Esse processo teve seu marco mais violento na Nakba (ou “catástrofe”, em árabe), ocorrida em 1948, quando mais de 700 mil palestinos foram expulsos ou fugiram em meio à guerra que levou à fundação do Estado de Israel. Muitos nunca puderam retornar, e suas aldeias foram destruídas ou ocupadas. Desde então, o sionismo passou a ser compreendido por muitos analistas, acadêmicos e ativistas como um projeto colonial que privilegia um grupo étnico-religioso em detrimento de outro — em um território compartilhado.
Críticos do sionismo, como o historiador Ilan Pappé, autor de A Limpeza Étnica da Palestina (Ed. Sundermann, 2016), denunciam que o projeto sionista não visava coexistência, mas supremacia. Pappé sustenta, com base em documentos históricos e militares israelenses, que houve uma estratégia deliberada de expulsão da população árabe nativa.
Assim, o antissionismo é, na essência, uma crítica a esse projeto de dominação territorial e étnica. Ele questiona a legitimidade de um Estado que se define como “judeu” em uma terra onde havia — e ainda há — uma população nativa majoritariamente não judia. Também denuncia políticas atuais como:
– Ocupação militar de territórios palestinos;
– Expansão de assentamentos ilegais;
– Apartheid institucionalizado contra palestinos, como denunciado por organizações como Human Rights Watch e Amnistia Internacional.

* **EXERCÍCIO CURTO 1**
Segundo o trecho sobre o sionismo, quantos palestinos foram expulsos ou fugiram em 1948?
* **EXERCÍCIO CURTO 2**
Extraia do trecho sobre o sionismo a passagem que começa em "Críticos do sionismo, como" e vai até "e Amnistia Internacional.".
* **EXERCÍCIO CURTO 3**
Escreva a continuação do trecho sobre o sionismo, começando logo após sua última frase.

* **ITENS FORNECIDOS**

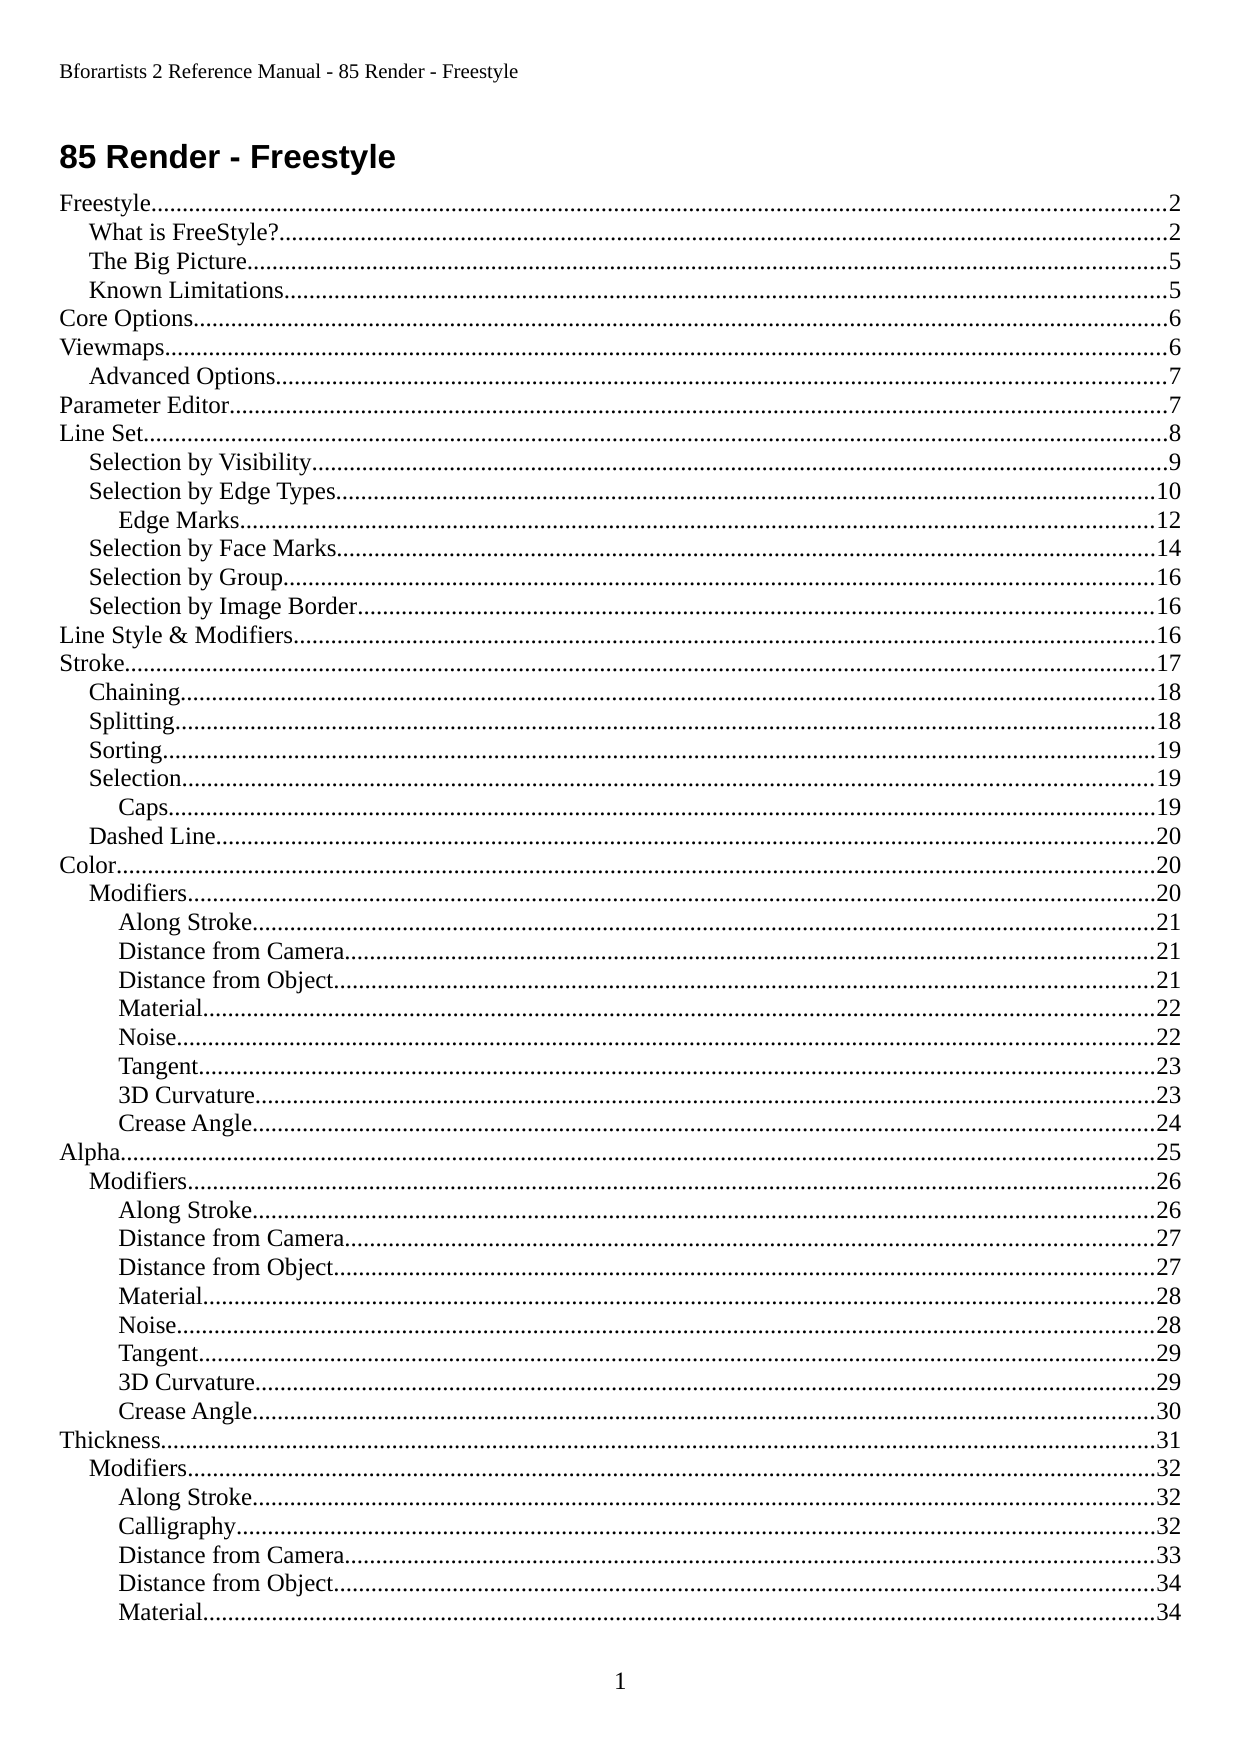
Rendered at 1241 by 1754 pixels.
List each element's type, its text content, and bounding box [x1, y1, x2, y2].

...

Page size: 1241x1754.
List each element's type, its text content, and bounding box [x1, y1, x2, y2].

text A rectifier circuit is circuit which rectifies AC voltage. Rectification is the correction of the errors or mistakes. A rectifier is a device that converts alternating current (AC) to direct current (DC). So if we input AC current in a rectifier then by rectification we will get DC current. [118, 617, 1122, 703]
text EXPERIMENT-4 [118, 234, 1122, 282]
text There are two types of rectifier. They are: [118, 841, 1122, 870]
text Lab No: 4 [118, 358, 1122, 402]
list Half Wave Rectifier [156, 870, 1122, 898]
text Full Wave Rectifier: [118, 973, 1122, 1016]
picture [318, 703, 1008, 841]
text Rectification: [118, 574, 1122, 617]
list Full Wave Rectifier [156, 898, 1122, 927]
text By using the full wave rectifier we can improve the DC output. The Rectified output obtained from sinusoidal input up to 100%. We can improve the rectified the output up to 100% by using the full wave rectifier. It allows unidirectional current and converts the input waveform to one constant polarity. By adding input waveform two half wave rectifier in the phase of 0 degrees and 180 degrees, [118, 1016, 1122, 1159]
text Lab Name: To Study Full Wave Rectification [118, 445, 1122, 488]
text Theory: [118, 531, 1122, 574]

* **RESULTADO FINAL 1**
Mais de 700 mil palestinos.

* **RESULTADO FINAL 2**
Críticos do sionismo, como o historiador Ilan Pappé, autor de A Limpeza Étnica da Palestina (Ed. Sundermann, 2016), denunciam que o projeto sionista não visava coexistência, mas supremacia. Pappé sustenta, com base em documentos históricos e militares israelenses, que houve uma estratégia deliberada de expulsão da população árabe nativa.
Assim, o antissionismo é, na essência, uma crítica a esse projeto de dominação territorial e étnica. Ele questiona a legitimidade de um Estado que se define como “judeu” em uma terra onde havia — e ainda há — uma população nativa majoritariamente não judia. Também denuncia políticas atuais como:
– Ocupação militar de territórios palestinos;
– Expansão de assentamentos ilegais;
– Apartheid institucionalizado contra palestinos, como denunciado por organizações como Human Rights Watch e Amnistia Internacional.

* **RESULTADO FINAL 3**
Criticar Israel não é odiar judeus
É justamente aqui que mora a confusão — muitas vezes incentivada deliberadamente. Criticar o sionismo ou denunciar os crimes cometidos pelo Estado de Israel não é o mesmo que odiar judeus. O antissionismo, quando fundamentado em princípios de justiça e direitos humanos, é uma posição política legítima — e, em muitos casos, moralmente necessária.
Além disso, muitos judeus ao redor do mundo também são antissionistas, inclusive organizações como os Judeus Antissionistas da Diáspora e os Neturei Karta, grupo religioso ortodoxo que rejeita o Estado de Israel por princípios teológicos. Há também judeus progressistas e seculares que se opõem ao sionismo por razões éticas e políticas.
O perigo de igualar antissionismo a antissemitismo
Confundir — ou equiparar intencionalmente — antissionismo com antissemitismo é uma forma de deslegitimar a resistência palestina, silenciar críticas ao colonialismo e blindar Israel contra o escrutínio internacional. Pior: essa confusão enfraquece a luta contra o verdadeiro antissemitismo, pois transforma uma acusação grave e real em uma ferramenta de propaganda política.
Lutar contra o antissemitismo é uma obrigação ética universal. Mas isso não pode significar blindar um Estado contra críticas legítimas, especialmente quando essas críticas denunciam violações sistemáticas de direitos humanos e o sofrimento de um povo sob ocupação.
Crise de consciência: judaísmo em confronto com o genocídio em Gaza
Sob o som ininterrupto de bombardeios e a sombra de mais de 34 mil mortos, a Faixa de Gaza tornou-se não apenas o epicentro de uma tragédia humanitária, mas também o cenário de um intenso debate moral e político que reverbera nos quatro cantos do mundo — e, em especial, dentro da própria comunidade judaica. O que está em curso não é apenas uma guerra: é, para muitos intelectuais, como a historiadora Arlene Clemesha, um momento de profunda crise de consciência do judaísmo contemporâneo, diante do que ela classifica como genocídio praticado pelo Estado de Israel contra os palestinos.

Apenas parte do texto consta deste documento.